Steerpike could only cry, ‘I understand,’ and placed the monkey on the table where it walked rapidly to and fro, on all four legs, and then leapt onto one of his cabinets.
‘And I will understand, if you have no wish for Satan.’
‘Satan?’ her voice was quite expressionless.
‘Your monkey,’ he said. ‘Perhaps you would rather not be bothered. I thought he would please you. I made his clothes myself.’
‘I don’t know! I don’t know!’ cried Fuchsia suddenly. ‘I don’t know, I tell you, I don’t know!’
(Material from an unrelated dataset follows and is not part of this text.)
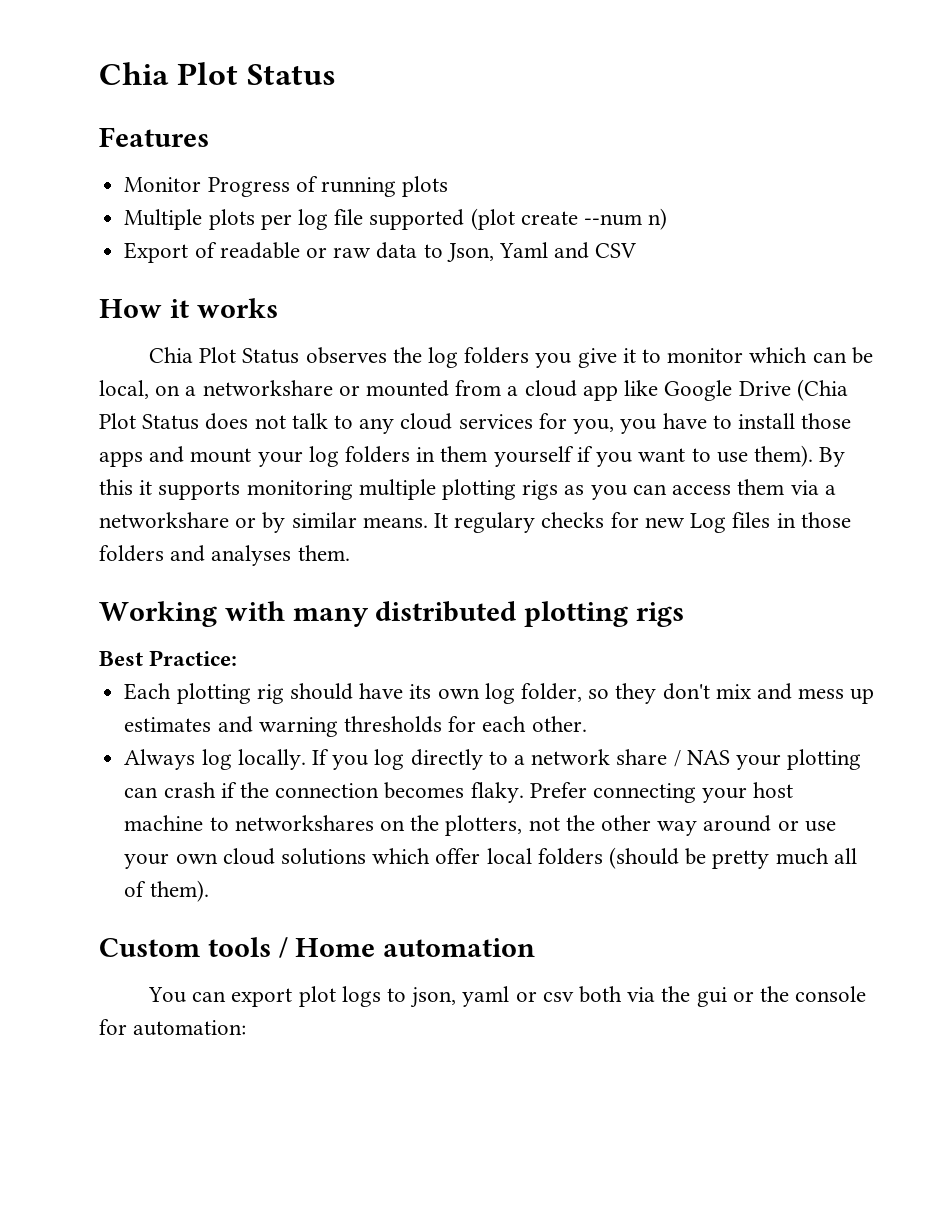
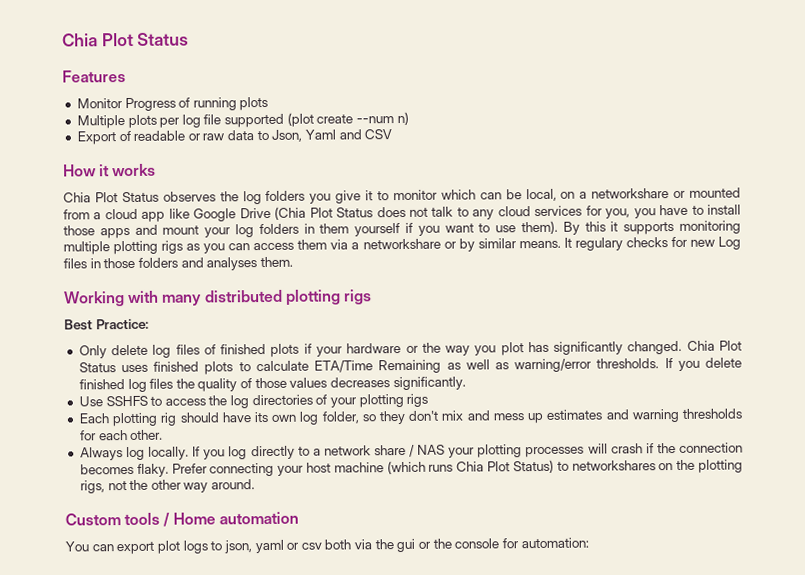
(238, 658) none -> [78,340,742,359] [78,357,742,375] [78,376,466,393] [78,393,429,409] // Only delete log files of finished plots if your hardware or the way you plot has significantly changed. Chia Plot Status uses finished plots to calculate ETA/Time Remaining as well as warning/error thresholds. If you delete finished log files the quality of those values decreases significantly. // Use SSHFS to access the log directories of your plotting rigs
[124,787,159,798] can -> [525,443,608,458] processes will
(204, 823) none -> [386,459,554,475] (which runs Chia Plot Status)
[445,815,523,836] plotters, -> [697,459,743,473] [79,480,105,494] plotting rigs,
[703,815,836,832] [124,847,857,869] [124,880,209,902] around or use your own cloud solutions which offer local folders (should be pretty much all of them). -> [211,479,256,490] around.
‘Shall I take you to your room?’
‘I will go myself.’
‘As you please,’ said Steerpike. ‘But recall what I have said, I implore you. Try and understand; for I love you as the shadows love the castle.’
She turned her eyes to him. For a moment a light came into them, but in the next moment they appeared empty once more; empty and blank.
‘I will never understand,’ she said. ‘It is no good however much you talk. I may have been wrong. I don’t know. At any rate everything is changed. I don’t feel the same any more. I want to go now.’